Casi todos los ajustes caen sobre otros programas: defensa, tribunales, investigaciones, carreteras, educación. O mayores impuestos. El Gobierno Federal es cada vez más una entidad de transferencia: los impuestos de los jóvenes y de los de mediana edad se gastan en los ancianos.
¿Cómo se explica esto? Por política. Para los estados y municipios, los recortes de beneficios afectan a trabajadores gubernamentales —un grupo poderoso, pero pequeño—, mientras que en el ámbito federal, se trata de todos los ancianos, un enorme grupo que incluye los padres y abuelos de todo el mundo. Como resultado, el combate ha sido desigual. Los líderes políticos de ambos partidos han evitado tomar decisiones poco gratas. Los más jóvenes generalmente están despistados sobre cómo los cambios demográficos amenazan sus futuros servicios gubernamentales e impuestos.
Esto podría cambiar. Un motivo es la Ley de Asistencia Médica Asequible (ACA, por sus siglas en inglés). Entre otras cosas, el Obamacare expande el subsidio obligatorio de los ancianos (los que aún no tienen 65 años) por los jóvenes. Bajo la ley, algunos de los jóvenes pagarán primas de seguros artificialmente altas para cubrir los gastos médicos de norteamericanos más viejos y más enfermos. Los jóvenes parecen estar negándose a hacerlo. Una encuesta del Institute of Politics de Harvard reveló que menos de un tercio de los jóvenes no-asegurados, de entre 18 y 29 años, piensa inscribirse en el programa. He aquí otra rencilla generacional.

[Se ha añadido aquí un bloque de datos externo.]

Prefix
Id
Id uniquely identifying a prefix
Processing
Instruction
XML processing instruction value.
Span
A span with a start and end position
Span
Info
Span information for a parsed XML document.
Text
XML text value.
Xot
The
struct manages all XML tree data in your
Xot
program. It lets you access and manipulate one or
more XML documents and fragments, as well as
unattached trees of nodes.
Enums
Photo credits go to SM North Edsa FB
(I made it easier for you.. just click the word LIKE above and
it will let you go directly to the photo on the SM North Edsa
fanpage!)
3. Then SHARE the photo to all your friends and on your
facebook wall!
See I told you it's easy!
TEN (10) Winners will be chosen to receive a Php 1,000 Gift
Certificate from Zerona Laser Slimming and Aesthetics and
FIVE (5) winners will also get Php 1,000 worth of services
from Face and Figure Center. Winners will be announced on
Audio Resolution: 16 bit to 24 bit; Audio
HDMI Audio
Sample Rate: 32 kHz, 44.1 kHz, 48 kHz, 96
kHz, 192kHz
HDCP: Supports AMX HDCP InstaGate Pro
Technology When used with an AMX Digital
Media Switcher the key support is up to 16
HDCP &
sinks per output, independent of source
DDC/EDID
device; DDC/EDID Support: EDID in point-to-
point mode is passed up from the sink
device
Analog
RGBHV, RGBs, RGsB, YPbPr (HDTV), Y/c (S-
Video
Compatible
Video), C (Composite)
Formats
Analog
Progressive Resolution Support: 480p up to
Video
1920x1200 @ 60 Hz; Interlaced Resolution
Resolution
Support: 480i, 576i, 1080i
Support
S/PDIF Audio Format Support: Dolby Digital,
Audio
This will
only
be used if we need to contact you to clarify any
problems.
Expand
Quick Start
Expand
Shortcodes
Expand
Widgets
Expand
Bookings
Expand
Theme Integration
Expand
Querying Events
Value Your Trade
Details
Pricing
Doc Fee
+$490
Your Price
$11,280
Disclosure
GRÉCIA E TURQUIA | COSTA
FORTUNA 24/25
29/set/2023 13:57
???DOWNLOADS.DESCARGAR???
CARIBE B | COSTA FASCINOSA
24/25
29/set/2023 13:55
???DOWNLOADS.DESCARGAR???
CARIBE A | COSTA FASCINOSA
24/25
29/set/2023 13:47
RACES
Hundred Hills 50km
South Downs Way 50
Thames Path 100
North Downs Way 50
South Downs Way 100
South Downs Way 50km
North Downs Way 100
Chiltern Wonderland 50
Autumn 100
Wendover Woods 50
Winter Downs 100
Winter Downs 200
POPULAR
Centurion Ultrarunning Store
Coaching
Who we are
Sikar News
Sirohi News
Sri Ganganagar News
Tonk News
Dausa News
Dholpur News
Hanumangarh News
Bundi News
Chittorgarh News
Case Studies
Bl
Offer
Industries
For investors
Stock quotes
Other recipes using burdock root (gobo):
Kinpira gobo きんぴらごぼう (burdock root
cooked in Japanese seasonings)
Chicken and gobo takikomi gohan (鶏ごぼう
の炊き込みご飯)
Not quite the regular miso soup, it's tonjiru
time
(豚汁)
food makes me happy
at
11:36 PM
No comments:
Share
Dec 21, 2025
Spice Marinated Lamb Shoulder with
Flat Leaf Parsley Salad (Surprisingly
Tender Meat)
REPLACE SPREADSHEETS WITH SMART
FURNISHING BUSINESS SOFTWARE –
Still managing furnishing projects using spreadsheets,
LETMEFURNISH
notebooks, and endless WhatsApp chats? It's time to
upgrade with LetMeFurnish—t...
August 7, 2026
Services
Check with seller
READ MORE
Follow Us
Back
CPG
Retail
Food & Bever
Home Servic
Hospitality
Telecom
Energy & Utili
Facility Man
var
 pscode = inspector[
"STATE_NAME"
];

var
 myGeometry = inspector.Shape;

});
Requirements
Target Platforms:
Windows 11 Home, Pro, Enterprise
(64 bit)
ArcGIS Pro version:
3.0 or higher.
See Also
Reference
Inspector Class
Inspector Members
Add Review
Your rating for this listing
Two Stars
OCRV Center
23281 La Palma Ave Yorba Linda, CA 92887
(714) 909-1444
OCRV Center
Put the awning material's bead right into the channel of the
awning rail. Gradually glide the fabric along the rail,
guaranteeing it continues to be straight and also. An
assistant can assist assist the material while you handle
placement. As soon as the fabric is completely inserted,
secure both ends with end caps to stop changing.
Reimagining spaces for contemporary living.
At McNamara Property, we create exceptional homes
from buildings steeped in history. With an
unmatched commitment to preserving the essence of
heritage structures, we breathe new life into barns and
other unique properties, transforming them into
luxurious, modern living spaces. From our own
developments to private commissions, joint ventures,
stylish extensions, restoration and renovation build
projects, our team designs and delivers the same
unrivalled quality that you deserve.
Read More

Las mejoras de la vejez también socavan el statu quo. Sin duda, millones de norteamericanos mayores están débiles, enfermos y son pobres. Pero muchos no. Los ancianos están, en general, más saludables y son más ricos que nunca. Una persona de 65 años puede esperar, ahora, vivir un promedio de 19 años más, un incremento de dos años desde 1990. Pasan más años disfrutando de una salud relativamente buena, según un estudio del National Bureau of Economic Research, porque las grandes discapacidades se producen más tarde. Mientras tanto, los estadounidenses de 65 y más años normalmente consideran estar en mejor situación financiera que otros grupos, según encuestas de NORC, una organización de sondeos de opinión de la Universidad de Chicago. En el 2012, el 41 por ciento de los ciudadanos de 65 y más años estaba “satisfecho” con sus finanzas, y el 20 por ciento, insatisfecho (el resto estaba en el medio). Entre los de 35 a 49 años, solo el 25 por ciento estaba satisfecho y el 29 por ciento, insatisfecho.
La guerra generacional nos altera porque enfrenta a padres contra hijos. El bienestar de los ancianos refleja, en parte, el éxito del Seguro Social y del Medicare; pero también llega a expensas de los más jóvenes. Fingimos que estos incómodos conflictos no existen. Pero sí existen y se originan en los cambios demográficos, el crecimiento económico más lento y conceptos antagónicos de la vejez. No pueden disolverse mediante piadosas invocaciones de que “estamos todos juntos en esto”. Hasta la fecha, la contienda ha sido unilateral; ahora, el otro bando está comenzando a agitarse.